+++ SUPPLIED TEXT +++

Individualized medicine seeks to derive tailored therapies for individuals by taking into account a person's genes as well as the full range of that person's unique nature, including biological, physiological and anatomical information.

== Background ==
Individualized medicine was first mentioned in the literature in 2003 and described the individual drug metabolism in pharmacogenomics. Subsequently, the term was used to improve diagnosis based on genetic differences and physiological information and to better tailor the treatment to the needs of a single patient.

More recently, a second context has been introduced that relates to therapeutic approaches that use a person's own cell material to develop a treatment that is unique to the patient from whom the material originated. Examples are stem-cell therapies and cancer vaccines, which are based on individually distinct molecular profiles.

== Access ==
Paternalistic, legal and FDA-imposed cost barriers are significant.
Barriers to individualized medicine for life-threatening diseases can be avoided by treatments allowed by Individualized Treatments Acts.

+++

**WORK TO BE COMPLETED**:
Write the next part of the article on individualized medicine, starting after its last sentence.

+++ RECORD EXCERPTS +++

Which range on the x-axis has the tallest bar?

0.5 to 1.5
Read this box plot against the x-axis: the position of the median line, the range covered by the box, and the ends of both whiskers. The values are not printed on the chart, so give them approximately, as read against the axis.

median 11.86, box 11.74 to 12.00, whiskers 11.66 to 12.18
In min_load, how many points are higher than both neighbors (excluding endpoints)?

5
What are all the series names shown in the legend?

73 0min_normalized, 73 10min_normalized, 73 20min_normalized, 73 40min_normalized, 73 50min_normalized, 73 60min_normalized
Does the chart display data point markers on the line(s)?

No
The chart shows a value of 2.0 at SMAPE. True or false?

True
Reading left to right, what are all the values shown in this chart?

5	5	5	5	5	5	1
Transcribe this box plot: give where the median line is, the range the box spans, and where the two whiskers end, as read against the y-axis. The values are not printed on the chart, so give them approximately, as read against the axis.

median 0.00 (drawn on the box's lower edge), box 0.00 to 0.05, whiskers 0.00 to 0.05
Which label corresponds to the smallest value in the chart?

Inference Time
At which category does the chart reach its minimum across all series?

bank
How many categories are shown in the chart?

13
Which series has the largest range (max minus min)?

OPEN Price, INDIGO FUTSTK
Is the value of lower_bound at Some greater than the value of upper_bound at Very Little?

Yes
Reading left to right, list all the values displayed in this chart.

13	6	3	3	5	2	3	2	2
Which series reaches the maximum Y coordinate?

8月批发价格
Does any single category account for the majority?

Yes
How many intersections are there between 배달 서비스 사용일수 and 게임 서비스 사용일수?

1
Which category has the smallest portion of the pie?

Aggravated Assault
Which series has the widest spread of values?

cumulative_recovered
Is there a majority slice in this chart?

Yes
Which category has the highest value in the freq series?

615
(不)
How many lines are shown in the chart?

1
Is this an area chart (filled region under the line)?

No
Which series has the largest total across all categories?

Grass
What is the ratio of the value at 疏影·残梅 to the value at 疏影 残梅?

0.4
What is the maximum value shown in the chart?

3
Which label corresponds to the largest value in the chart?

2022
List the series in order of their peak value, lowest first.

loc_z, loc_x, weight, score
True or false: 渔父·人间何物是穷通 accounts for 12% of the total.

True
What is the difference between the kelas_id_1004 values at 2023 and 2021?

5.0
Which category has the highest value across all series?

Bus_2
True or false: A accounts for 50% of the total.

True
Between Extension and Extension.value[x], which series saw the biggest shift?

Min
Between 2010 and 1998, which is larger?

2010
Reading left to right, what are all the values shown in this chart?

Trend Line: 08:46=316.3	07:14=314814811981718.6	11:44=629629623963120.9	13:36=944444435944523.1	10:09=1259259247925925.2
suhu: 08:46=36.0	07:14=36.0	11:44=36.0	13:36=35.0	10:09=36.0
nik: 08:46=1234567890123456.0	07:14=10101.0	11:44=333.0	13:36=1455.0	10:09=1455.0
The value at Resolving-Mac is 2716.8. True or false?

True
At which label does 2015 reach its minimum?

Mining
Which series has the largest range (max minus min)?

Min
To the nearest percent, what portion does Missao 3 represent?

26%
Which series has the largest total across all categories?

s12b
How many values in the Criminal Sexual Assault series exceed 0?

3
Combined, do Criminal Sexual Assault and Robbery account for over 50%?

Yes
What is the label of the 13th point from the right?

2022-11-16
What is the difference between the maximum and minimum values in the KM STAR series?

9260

+++

**RESPONSE AREA**:
== Genome research ==
Genome research has led to new resources that allow more accurate diagnosis and disease management to be tailored to each patient. The challenge of health research is to maximize therapeutic efficacy for each patient while minimizing side effects. An individual medicine approach may be required for those patients who cannot be categorized by mainstream personalized medicine or who suffer diseases without effective drug therapies. The widespread use of advanced imaging techniques and high-throughput technologies that allow for the in-depth study of genes, proteins, and metabolites provides a better understanding of the molecular processes involved in the origin and progression of a disease. Along with other information, these data form the basis for the development of new diagnostic technologies and treatment approaches that are customized for each individual patient.

== Individualized medicine in oncology ==
Individualized medicine is playing an increasingly important role, especially in oncology, given that cancers can be extremely heterogeneous between individual patients and within the tumor itself. For example, individualized cancer immunotherapy with the production of vaccines tailored to match a person's individual constellation of cancer mutations, the mutanome, has become a new field of research. Each patient has an individual mutational signature, and only a very small portion of the mutations are shared between patients. The aim of individualized medicine is to optimize the treatment strategy for a single patient using genetic information as well as molecular and cellular analyzes.